The screen went blank.

So. I had a new deadline. I had to get this information out of Castle Frankenstein in a hurry, and then use the Merlin Glass to transport me straight to Area 52. Someone in the family would know exactly where it was. We know where all the secrets are buried. Still—Area 52. In the Antarctic. I should have dressed warmer.

I reached out to my duplicate at the far end of the cavern, and immediately his sensory input crashed into prominence. I was standing at the foot of the back stairs, watching and listening, but so far no one had come down. I could feel my other self calling me, and immediately I was back in the computer room. I concentrated, and called my dupe back into me. I just had time to grab hold of the desk to steady myself, and then the two of me slammed back together. The two sets of memories were harder to reconcile this time. The longer two of me existed, the more different we inevitably became. Gradually, my mind settled down again. My head hurt viciously, and I had to struggle to remember what I meant to do next. I was going to need a hell of a lot of downtime, when this was all over.

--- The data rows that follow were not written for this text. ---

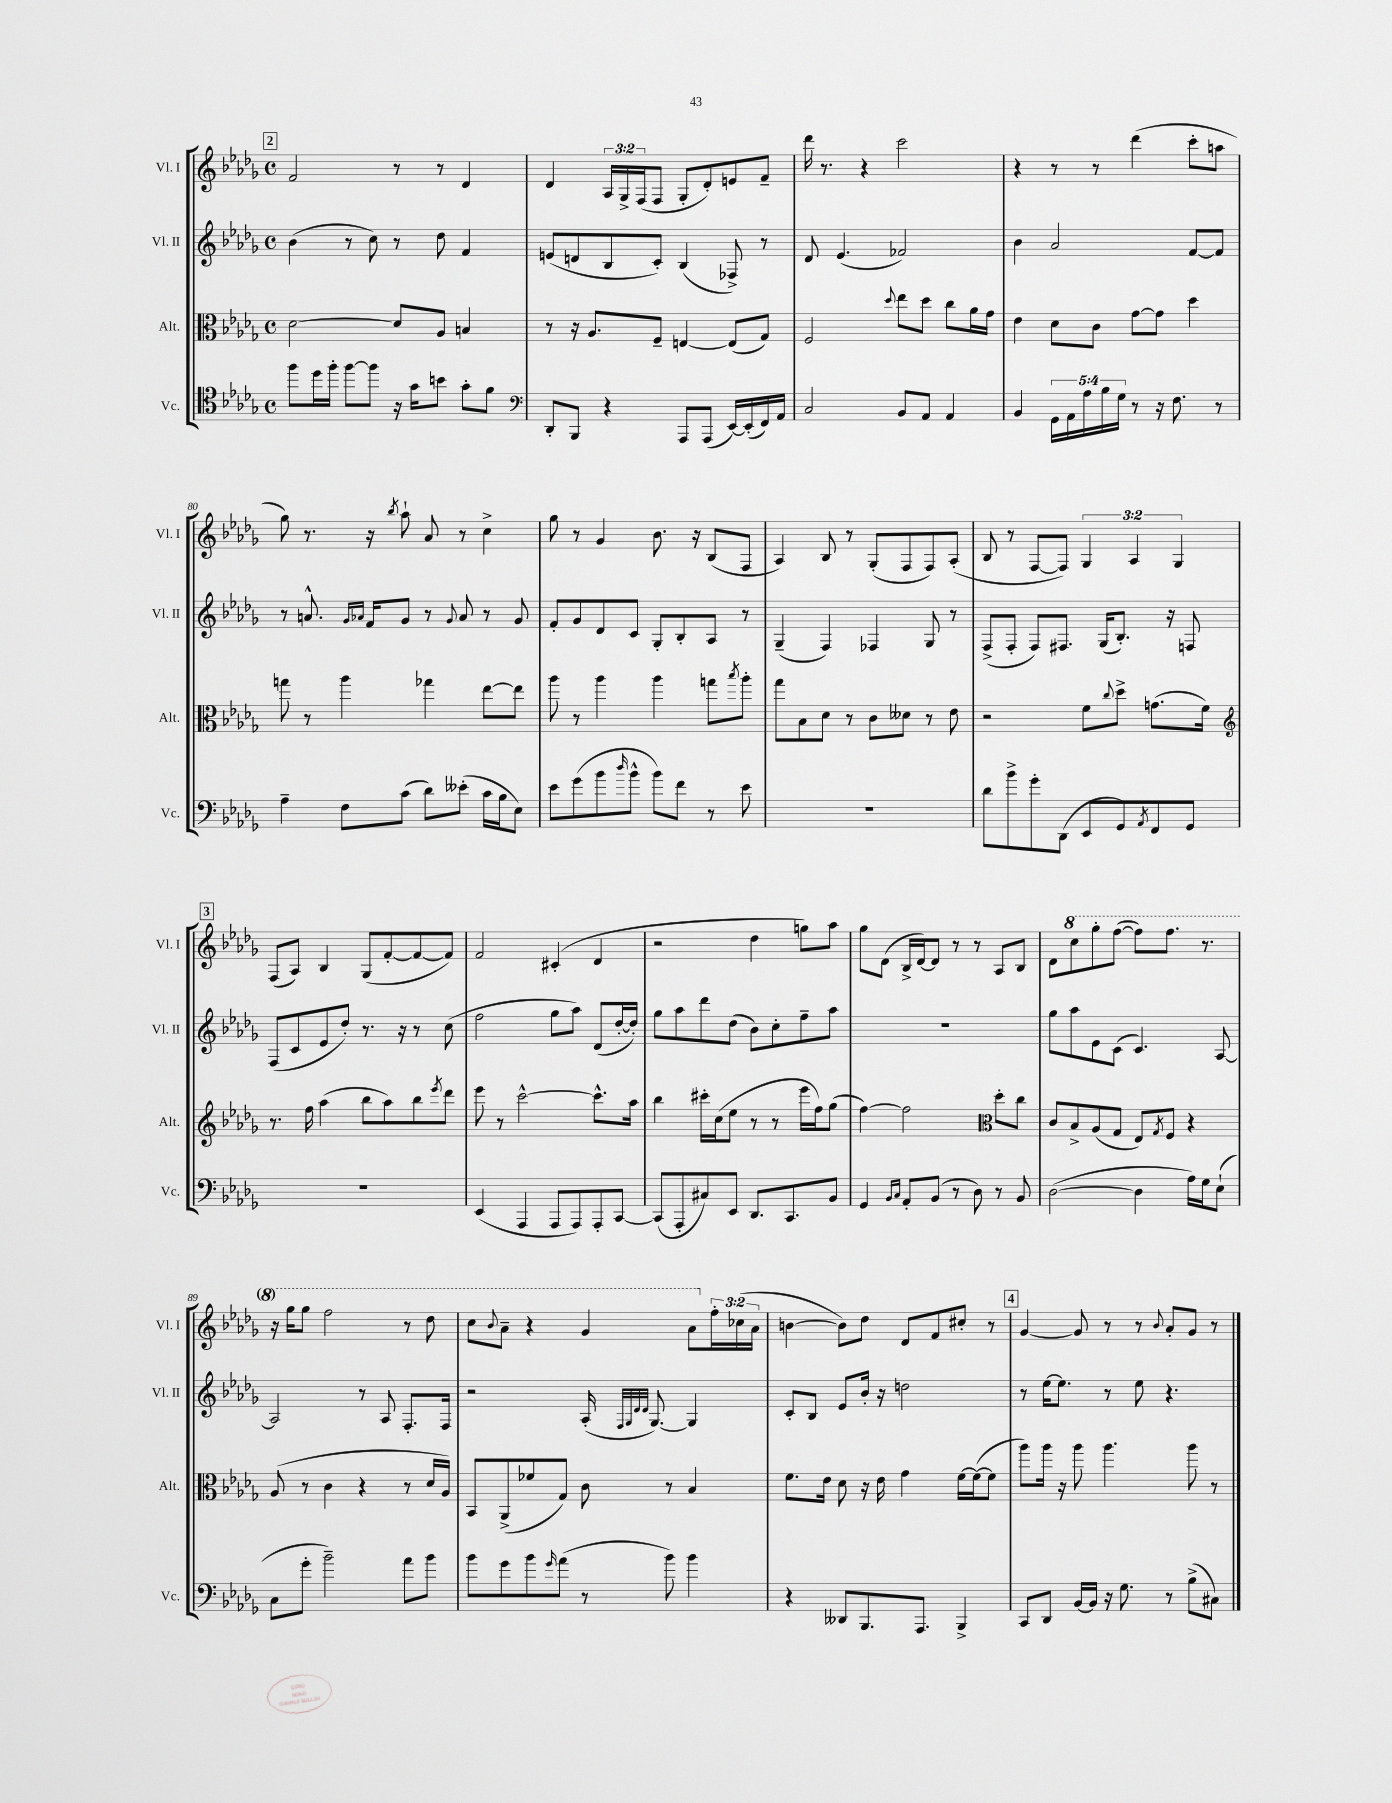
<<
\new StaffGroup <<
\new Staff = "s0" \with { instrumentName = "Vl. I" shortInstrumentName = "Vl. I" } {
    \clef treble \key des \major \defaultTimeSignature \time 4/4 \override Staff.TupletNumber.text = #tuplet-number::calc-fraction-text
    \mark \markup { \box "2" } f'2 r8 r8 des'4 |
    des'4 \tuplet 3/2 { aes16 ges16-> f16( } f8 ges8-. des'8-.) e'8 f'8-- |
    des'''16 r8. r4 c'''2 |
    r4 r8 r8 des'''4( c'''8-. a''8 |
    ges''8) r8. r16 \acciaccatura { bes''8 } aes''8-! aes'8 r8 c''4-> |
    ges''8 r8 ges'4 bes'8. r16 bes8( f8 |
    aes4) bes8 r8 ges8-.( f8 f8) aes8-.( |
    bes8 r8 f8~ f8) \tuplet 3/2 { ges4 aes4 ges4 } |
    \mark \markup { \box "3" } f8( aes8) bes4 ges8( f'8~-. f'8~ f'8) |
    f'2 cis'4-.( des'4 |
    r2 des''4 g''8) aes''8 |
    ges''8 des'8( bes16-> des'16~) des'8 r8 r8 aes8 bes8 |
    des'8 \ottava #1 c'''8 ges'''8-. f'''8~( f'''8) f'''8. r8. |
    r16 ges'''16 ges'''8 f'''2 r8 des'''8 |
    c'''8 \appoggiatura { bes''8 } aes''8-- r4 ges''4 aes''8 \ottava #0 \tuplet 3/2 { f''16-. ces''16( aes'16 } |
    b'4~ b'8) des''8 des'8 f'8 cis''8-. r8 |
    \mark \markup { \box "4" } ges'4~ ges'8 r8 r8 \appoggiatura { bes'8 } aes'8-. ges'8 r8 \bar "|." |
}
\new Staff = "s1" \with { instrumentName = "Vl. II" shortInstrumentName = "Vl. II" } {
    \clef treble \key des \major \defaultTimeSignature \time 4/4
    \mark \markup { \box "2" } bes'4( r8 c''8) r8 des''8 f'4 |
    e'8( d'8 bes8 c'8-.) bes4( fes8->) r8 |
    des'8 ees'4.( fes'2) |
    bes'4 aes'2 f'8~ f'8 |
    r8 a'8.-^ \grace { ges'16 aes'16 } f'16 ges'8 r8 \appoggiatura { ges'8 } aes'8 r8 ges'8 |
    f'8-. ges'8 des'8 c'8 ges8-. bes8-. aes8 r8 |
    ges4--( f4) fes4 ges8 r8 |
    f8->( f8-. f8) fis8. ges16( bes8.-.) r16 f8 |
    \mark \markup { \box "3" } f8( c'8 ees'8 des''8-.) r8. r16 r8 c''8( |
    f''2 ges''8 aes''8) des'8( des''16~-. des''16-.) |
    ges''8 aes''8 des'''8 des''8( bes'8) c''8-. f''8-- aes''8 |
    R1 |
    ges''8 aes''8 ees'8 c'8( c'4.) aes8~ |
    aes2 r8 aes8 f8.-. f16 |
    r2 aes16-.( \grace { f32 ges32 des'32 des'32 } ges8.~) ges4 |
    c'8-. bes8 ees'8 bes'16-. r16 d''2 |
    \mark \markup { \box "4" } r8 ees''16~ ees''8. r8 ees''8 r4. \bar "|." |
}
\new Staff = "s2" \with { instrumentName = "Alt." shortInstrumentName = "Alt." } {
    \clef alto \key des \major \defaultTimeSignature \time 4/4
    \mark \markup { \box "2" } des'2~ des'8 aes8 b4 |
    r8 r16 aes8. f8-- e4~ e8( ges8) |
    f2 \appoggiatura { des''8 } ees''8 des''8 c''8 aes'16 ges'16 |
    ees'4 des'8 c'8 ges'8~ ges'8 des''4 |
    g''8 r8 aes''4 ges''4 ees''8~ ees''8 |
    aes''8 r8 aes''4 aes''4 g''8 \acciaccatura { bes''8 } aes''8-. |
    ges''8 bes8 des'8 r8 c'8 deses'8 r8 ees'8 |
    r2 f'8 \appoggiatura { c''8 } des''8-> g'8.( f'16) |
    \mark \markup { \box "3" } \clef treble r8. f''16 aes''4( bes''8 aes''8) bes''8 \acciaccatura { ees'''8 } des'''8 |
    ees'''8 r8 c'''2~-^ c'''8.-^ aes''16 |
    bes''4 cis'''16-. c''16( ees''8 r8 r8 ees'''16 f''16) ges''8( |
    f''4~) f''2 \clef alto des''8-. c''8 |
    c'8 bes8-> aes8( ges8 ees8) \acciaccatura { ges8 } f8 r4 |
    aes8( r8 c'4 r4 r8 des'16 aes16) |
    bes,8 aes,8->( fes'8 ges8) c'8 r8 bes4 |
    f'8. ees'16 des'8 r16 ees'16 ges'4 f'16~ f'16~( f'8 |
    \mark \markup { \box "4" } aes''8) aes''16 r16 aes''8 aes''4. aes''8 r8 \bar "|." |
}
\new Staff = "s3" \with { instrumentName = "Vc." shortInstrumentName = "Vc." } {
    \clef tenor \key des \major \defaultTimeSignature \time 4/4 \override Staff.TupletNumber.text = #tuplet-number::calc-fraction-text
    \mark \markup { \box "2" } f''8 des''16 f''16-. f''8~ f''8 r16 ges'16 b'8 ges'8-. f'8 |
    \clef bass des,8-. bes,,8 r4 aes,,8 aes,,8( ees,16~) ees,16-.( f,16) aes,16 |
    c2 bes,8 aes,8 aes,4 |
    bes,4 \tuplet 5/4 { ges,16 aes,16 aes16 bes16 ges16 } r8 r16 f8. r8 |
    aes4-- f8 c'8( des'8) eeses'8-.( c'16 bes16 ees8) |
    ees'8 ges'8( bes'8 \grace { des''16 } bes'8-^ bes'8) f'8 r8 ees'8 |
    R1 |
    des'8 bes'8-> ges'8-. des,8( ees,8 ges,8) \acciaccatura { aes,8 } f,8 ges,8 |
    \mark \markup { \box "3" } R1 |
    ees,4( aes,,4 aes,,8 aes,,8) aes,,8-. c,8~ |
    c,8( aes,,8-. cis8) ees,8 des,8. c,8. bes,8 |
    ges,4 \grace { bes,16 c16 } aes,8-. bes,8( r8 des8) r8 bes,8 |
    des2~( des4 aes16) ges16 ees8-!( |
    c8 ges'8-. bes'2--) aes'8 bes'8 |
    bes'8 ges'8 bes'8 \grace { ges'16 } aes'8( r8 bes'8) bes'4 |
    r4 deses,8 bes,,8. aes,,8. bes,,4-> |
    \mark \markup { \box "4" } c,8 des,8 bes,16~ bes,16 r16 ges8. r8 bes8->( cis8) \bar "|." |
}
>>
>>
\layout { \context { \Score currentBarNumber = #76 } }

But for now, I’d had enough sneaking about. I had the computer download all its secrets onto a number of discs, and slipped them into pockets about my person. Centuries of knowledge, secrets and essential information. The Drood archivists would be studying this for years. Maybe even centuries . . . Time to go. Time to get the hell out of Castle Frankenstein, and head for Area 52. Busy, busy, busy. I laughed briefly, subvocalised my activating Words, and my armour slid smoothly into place around me.